Mon avis tranché : le DUH conjoint avec réversion est la meilleure protection du survivant, mais il faut un notaire expert en viager
Je le dis sans détour : le DUH conjoint avec clause de réversion est l’outil le plus efficace pour protéger le conjoint survivant dans une vente en viager occupé. Plus efficace que le droit temporaire au logement d’un an de l’article 764 du Code civil, qui reste un filet de sécurité minimal et non une protection viagère.
Mais cette protection n’existe vraiment que si la clause est rédigée avec précision. Et c’est là que ça blesse. Trop de couples signent des actes avec des formulations approximatives sur la révision de la rente après le premier décès, des conditions du DUH mal définies, ou une identification du bénéficiaire trop vague. J’ai vu des actes où la clause de réversion tenait en deux lignes. Deux lignes pour un droit qui peut engager vingt ans d’occupation – c’est insuffisant.
Certains actes prévoient une réduction automatique de la rente de 50% au premier décès, sans que les vendeurs en aient mesuré l’impact financier réel. Pour un couple dont le survivant n’a pas d’autres ressources significatives, cette clause peut fragiliser son niveau de vie. Faites vérifier cette clause par un expert indépendant avant signature.

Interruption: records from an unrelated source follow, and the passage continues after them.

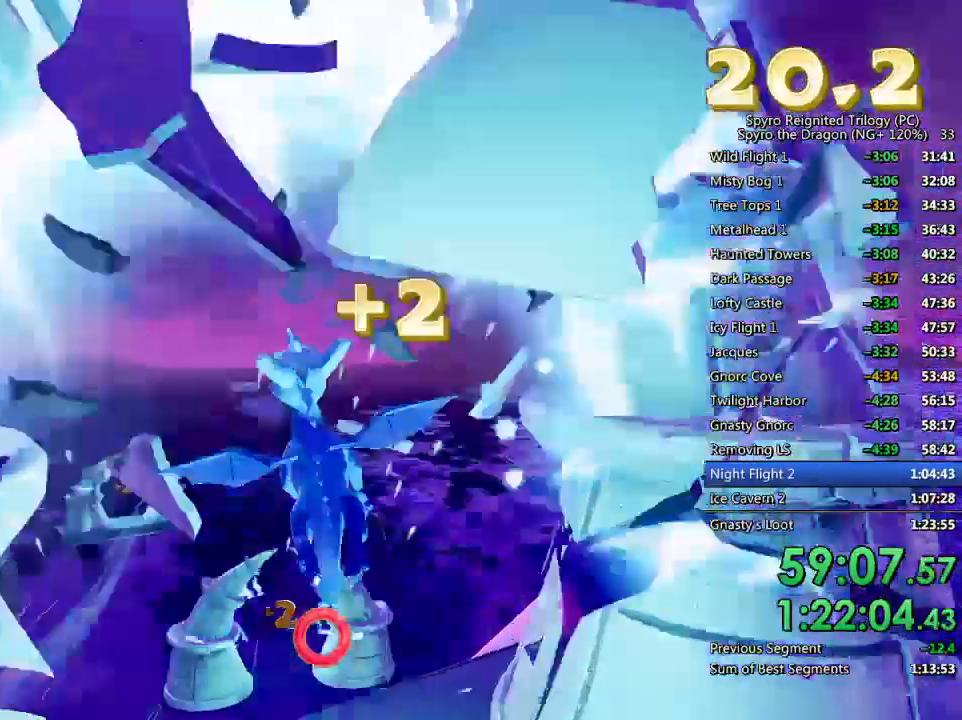
{"buttons": ["SQUARE"], "left_stick": "center", "right_stick": "center", "events": []}
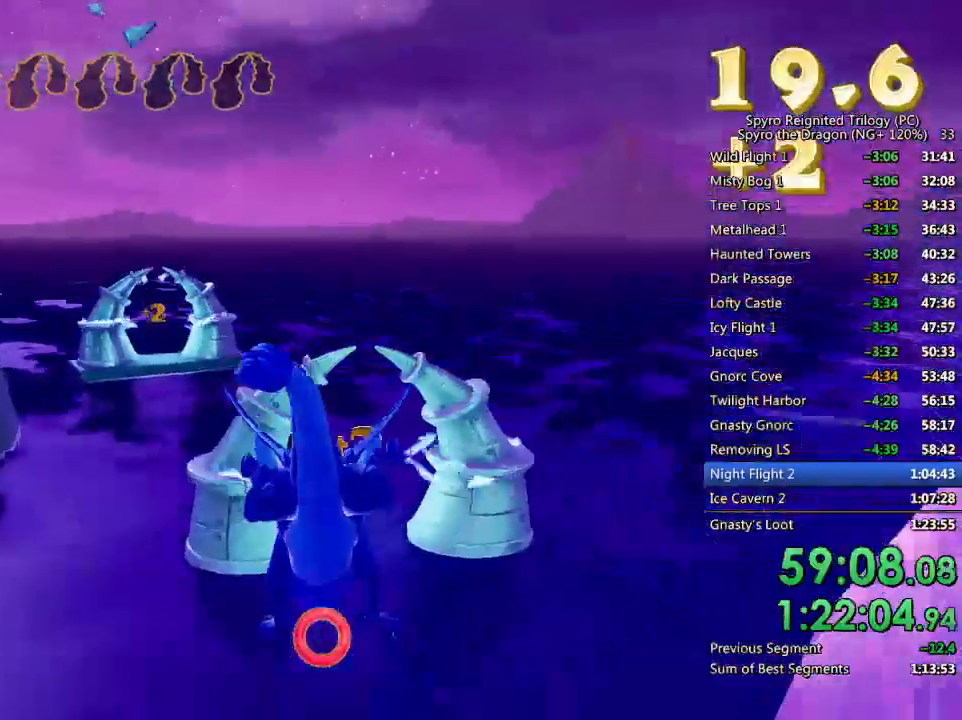
{"buttons": [], "left_stick": "center", "right_stick": "center", "events": [[217, "SQUARE", "up"], [250, "left_stick", "right"], [283, "CROSS", "down"], [333, "left_stick", "center"], [417, "CROSS", "up"]]}
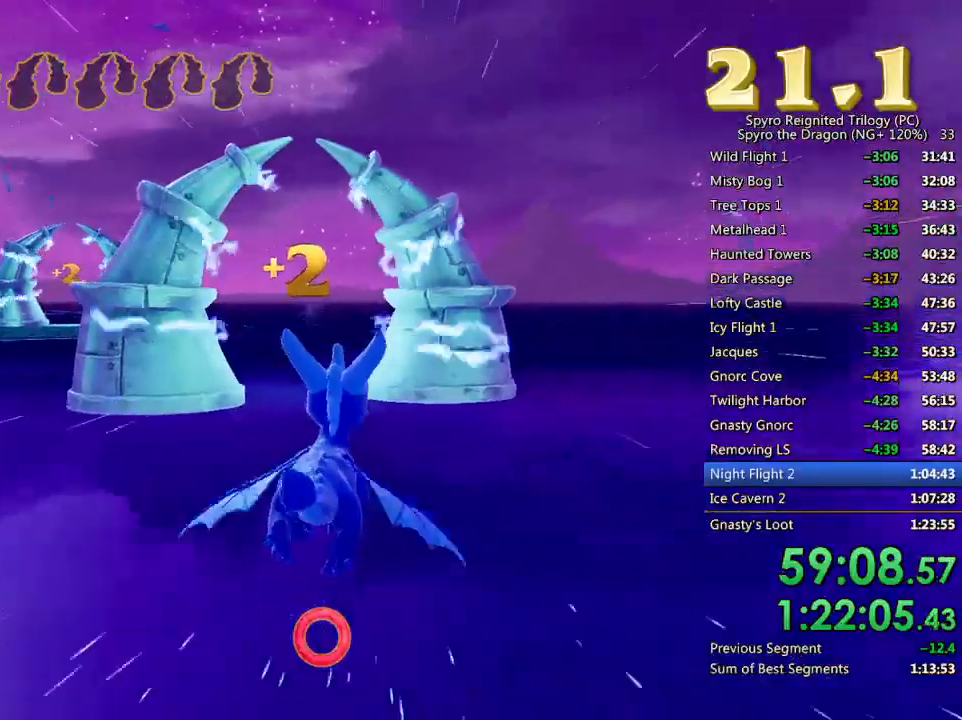
{"buttons": [], "left_stick": "center", "right_stick": "center", "events": [[150, "left_stick", "down-left"], [283, "left_stick", "center"]]}
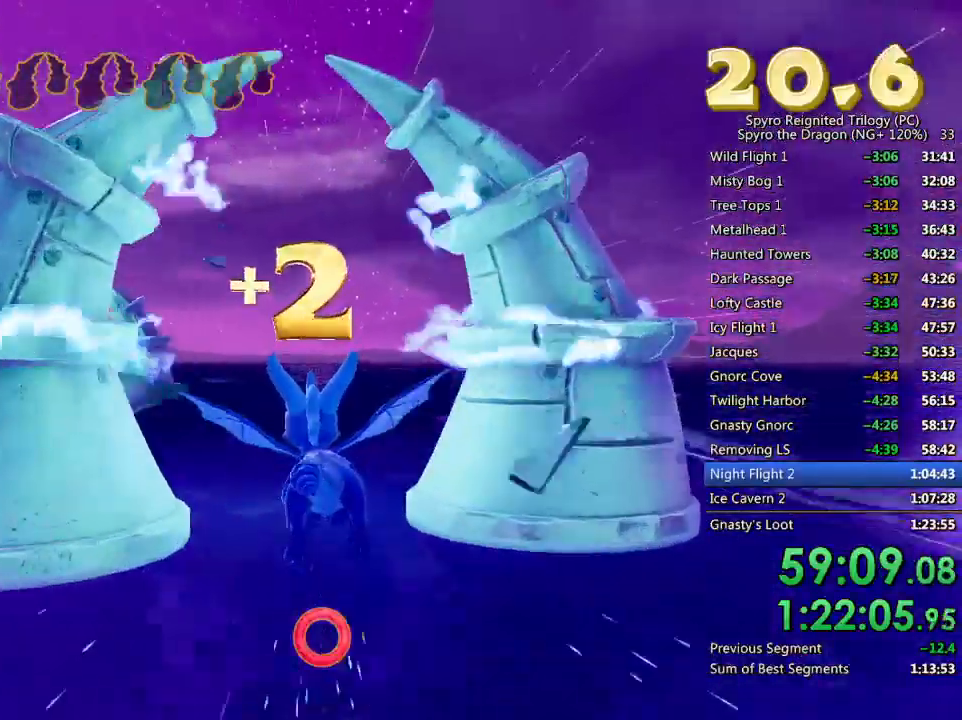
{"buttons": [], "left_stick": "left", "right_stick": "center", "events": [[100, "left_stick", "down-left"], [283, "left_stick", "center"], [467, "left_stick", "left"]]}
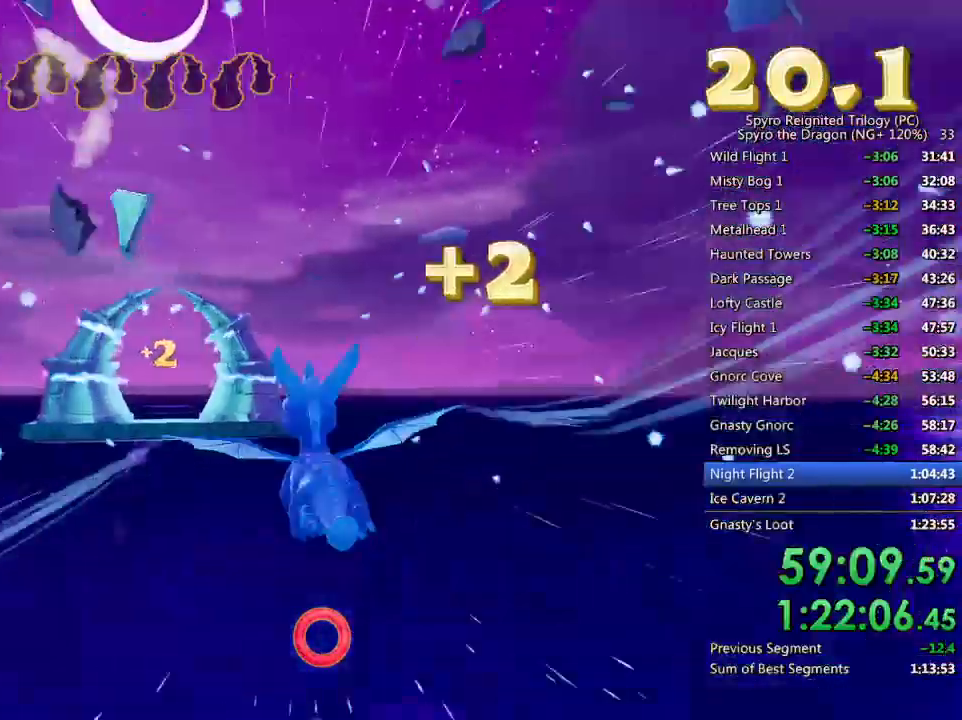
{"buttons": [], "left_stick": "center", "right_stick": "center", "events": [[67, "left_stick", "center"], [217, "left_stick", "down-left"], [333, "left_stick", "center"]]}
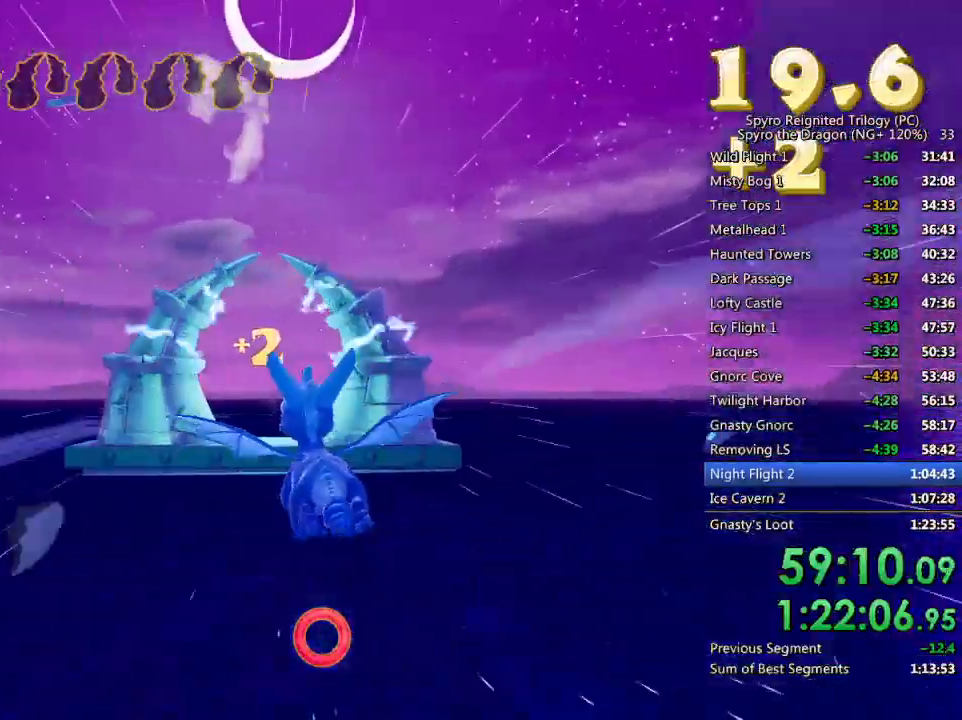
{"buttons": [], "left_stick": "center", "right_stick": "center", "events": [[133, "left_stick", "down"], [200, "left_stick", "center"]]}
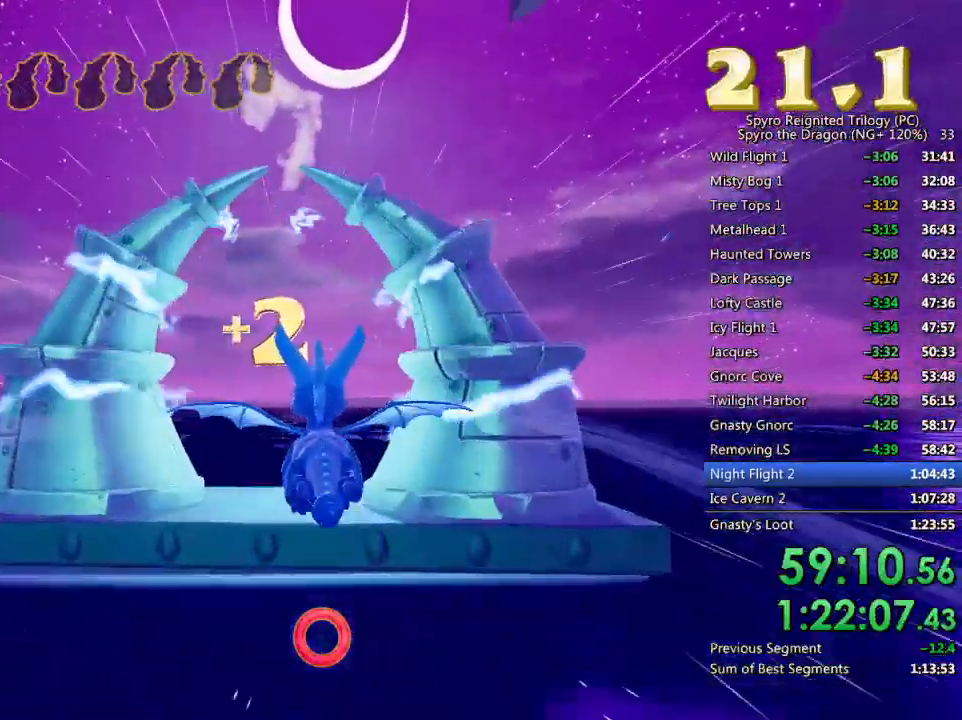
{"buttons": [], "left_stick": "down-left", "right_stick": "center", "events": [[17, "left_stick", "down-left"], [133, "left_stick", "center"], [267, "CROSS", "down"], [267, "left_stick", "down-left"], [433, "CROSS", "up"]]}
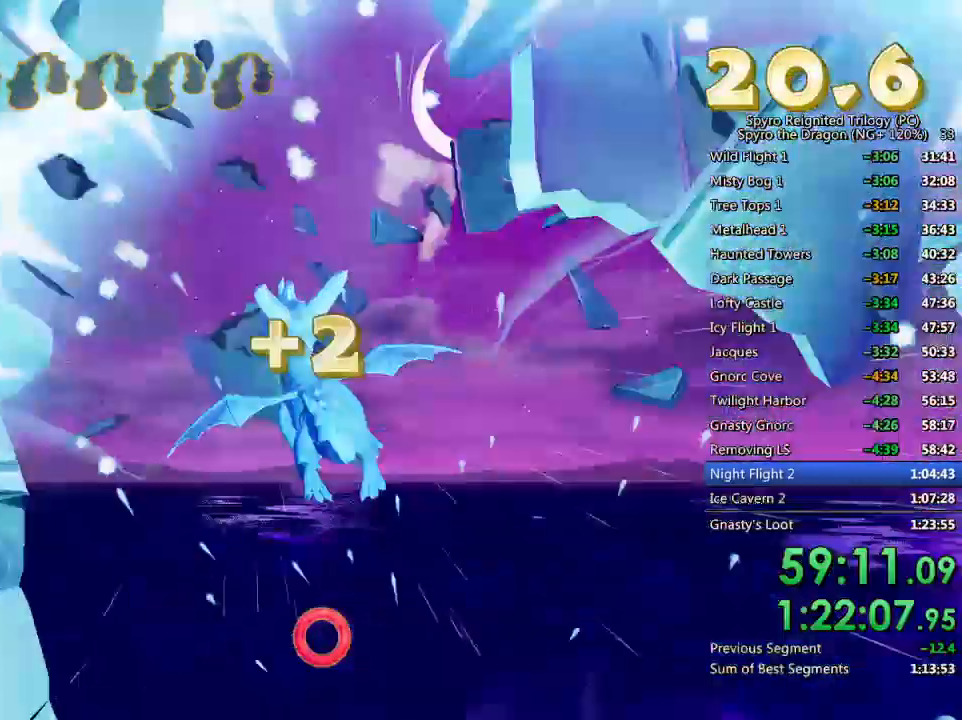
{"buttons": [], "left_stick": "down-left", "right_stick": "down", "events": [[67, "right_stick", "down"]]}
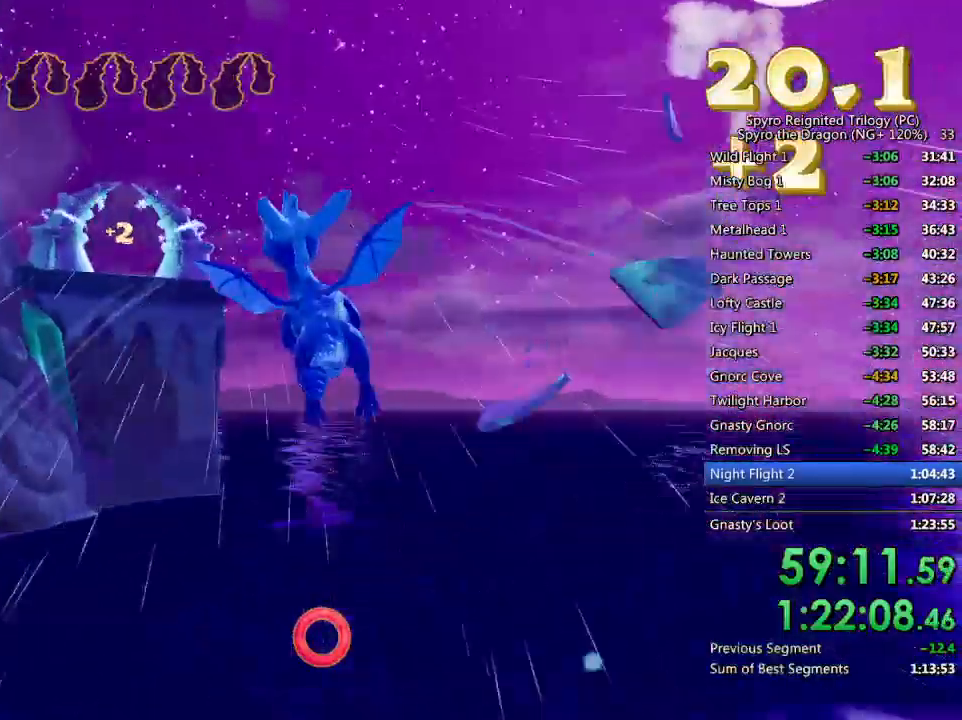
{"buttons": [], "left_stick": "left", "right_stick": "center", "events": [[33, "left_stick", "center"], [183, "left_stick", "down-left"], [217, "right_stick", "center"], [233, "left_stick", "center"], [383, "CROSS", "down"], [467, "CROSS", "up"], [500, "left_stick", "left"]]}
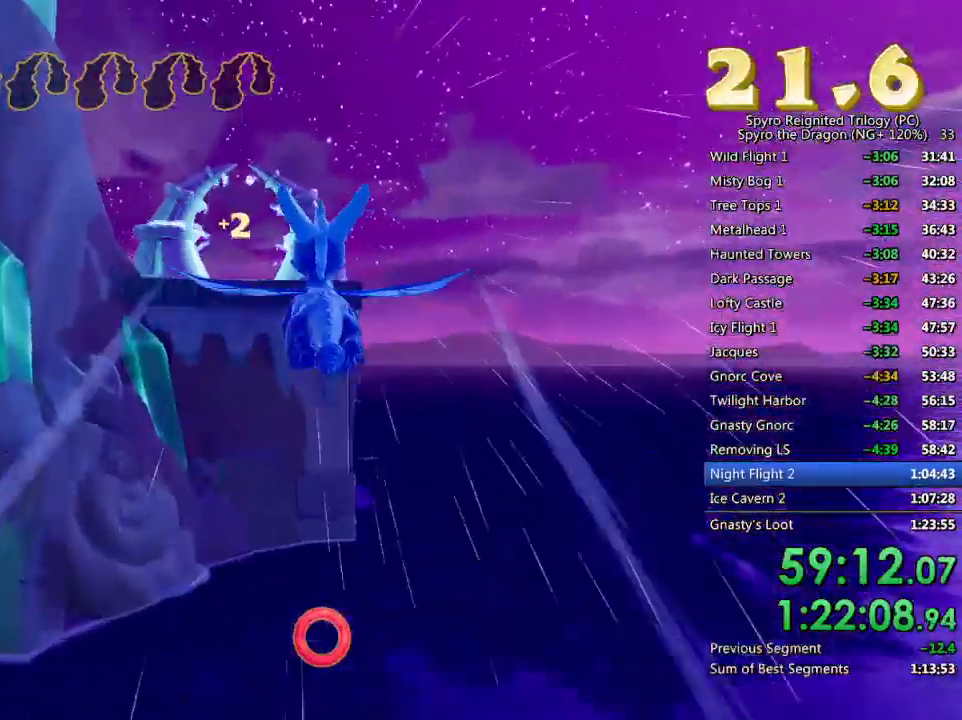
{"buttons": [], "left_stick": "center", "right_stick": "center", "events": [[83, "left_stick", "center"], [283, "left_stick", "up"], [383, "left_stick", "center"]]}
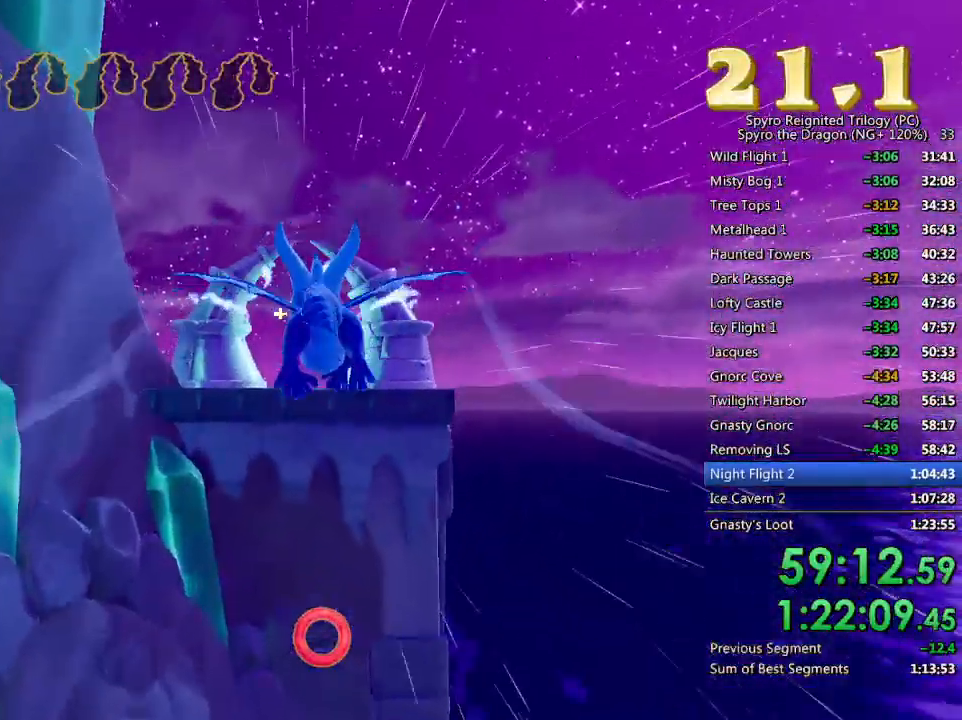
{"buttons": [], "left_stick": "center", "right_stick": "center", "events": [[333, "right_stick", "down"], [483, "right_stick", "center"]]}
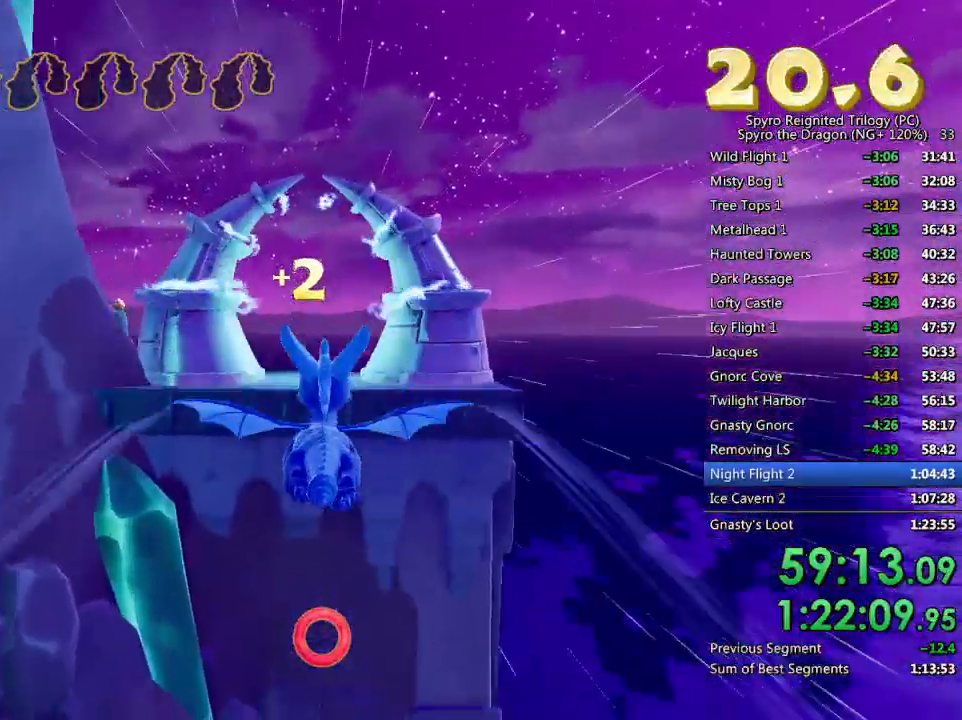
{"buttons": [], "left_stick": "center", "right_stick": "center", "events": [[167, "right_stick", "down-left"], [350, "right_stick", "center"]]}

Ma recommandation : avant toute signature, faites appel à un expert viager indépendant – distinct du notaire instrumentaire – pour vérifier la cohérence entre la méthode de calcul retenue (dernière tête ou table conjointe), le barème fiscal CGI article 669 et la rédaction de la clause de réversion. Ce double regard est la seule garantie sérieuse que les intérêts du couple sont réellement protégés.
Et je le dis franchement : négliger la rédaction de cette clause, c’est exposer le survivant à une insécurité juridique et financière majeure au moment le plus vulnérable de sa vie. Le viager occupé en couple est un acte patrimonial majeur. Il mérite une rédaction à la hauteur de ce qu’il engage.